Langkah bijak bagi Indonesia adalah tidak langsung menyetujui agenda “mata uang bersama” BRICS yang bisa memicu reaksi keras dari Barat. Mengingat keputusan BRICS diambil melalui konsensus, Indonesia dapat menunda tanpa menolak, sambil tetap memperkuat kerja sama ekonomi melalui transaksi mata uang lokal. Sikap non-blok bukan berarti pasif. Justru, di tengah dunia yang semakin terpolarisasi, strategi ini adalah bentuk kedaulatan dan kecerdasan diplomasi.

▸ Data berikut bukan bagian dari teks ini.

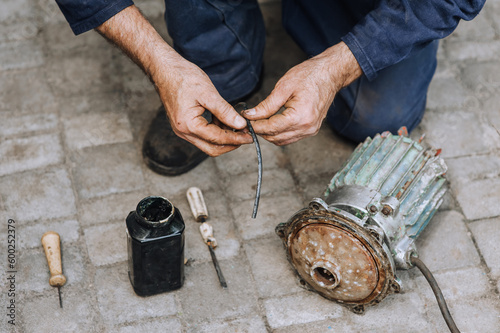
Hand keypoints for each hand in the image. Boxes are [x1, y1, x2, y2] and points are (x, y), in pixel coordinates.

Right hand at [153, 56, 252, 155]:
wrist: (165, 69)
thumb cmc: (182, 77)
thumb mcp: (208, 93)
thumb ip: (225, 111)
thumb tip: (240, 124)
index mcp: (188, 125)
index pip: (217, 139)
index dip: (236, 139)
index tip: (250, 136)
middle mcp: (183, 131)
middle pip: (212, 149)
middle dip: (231, 144)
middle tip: (246, 136)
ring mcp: (182, 129)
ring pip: (207, 143)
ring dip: (223, 137)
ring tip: (236, 124)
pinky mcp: (184, 125)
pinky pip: (202, 135)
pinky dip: (215, 131)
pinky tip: (223, 119)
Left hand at [243, 42, 361, 145]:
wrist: (330, 74)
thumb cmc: (309, 76)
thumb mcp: (283, 88)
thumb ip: (266, 105)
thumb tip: (250, 115)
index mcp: (300, 117)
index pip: (271, 128)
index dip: (255, 125)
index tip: (244, 119)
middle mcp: (307, 128)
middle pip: (275, 137)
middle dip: (260, 130)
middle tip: (249, 120)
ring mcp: (310, 131)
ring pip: (281, 141)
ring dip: (268, 134)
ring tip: (258, 121)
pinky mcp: (311, 130)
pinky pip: (290, 138)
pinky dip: (278, 133)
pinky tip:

Indonesia tidak hanya tertarik pada BRICS, tetapi juga aktif dalam proses aksesi OECD. Menurut laporan OECD pada 3 Juni 2025, Indonesia telah menyerahkan Initial Memorandum dan ditargetkan menjadi anggota tetap pada 2027.
Pemerintahan Prabowo melihat peluang strategis untuk menjadikan Indonesia penghubung antara BRICS dan OECD. Dengan posisi geografis penting di jalur perdagangan dunia seperti Selat Malaka, Indonesia memiliki potensi menjadi jembatan antara Dunia Utara dan Dunia Selatan, antara kekuatan lama dan kekuatan baru. Bergabungnya Indonesia dengan BRICS tidak serta-merta mengancam keamanan internasional. Justru, jika dikelola dengan bijak, langkah ini bisa memperkuat posisi Indonesia sebagai kekuatan penyeimbang di tengah perubahan tatanan dunia.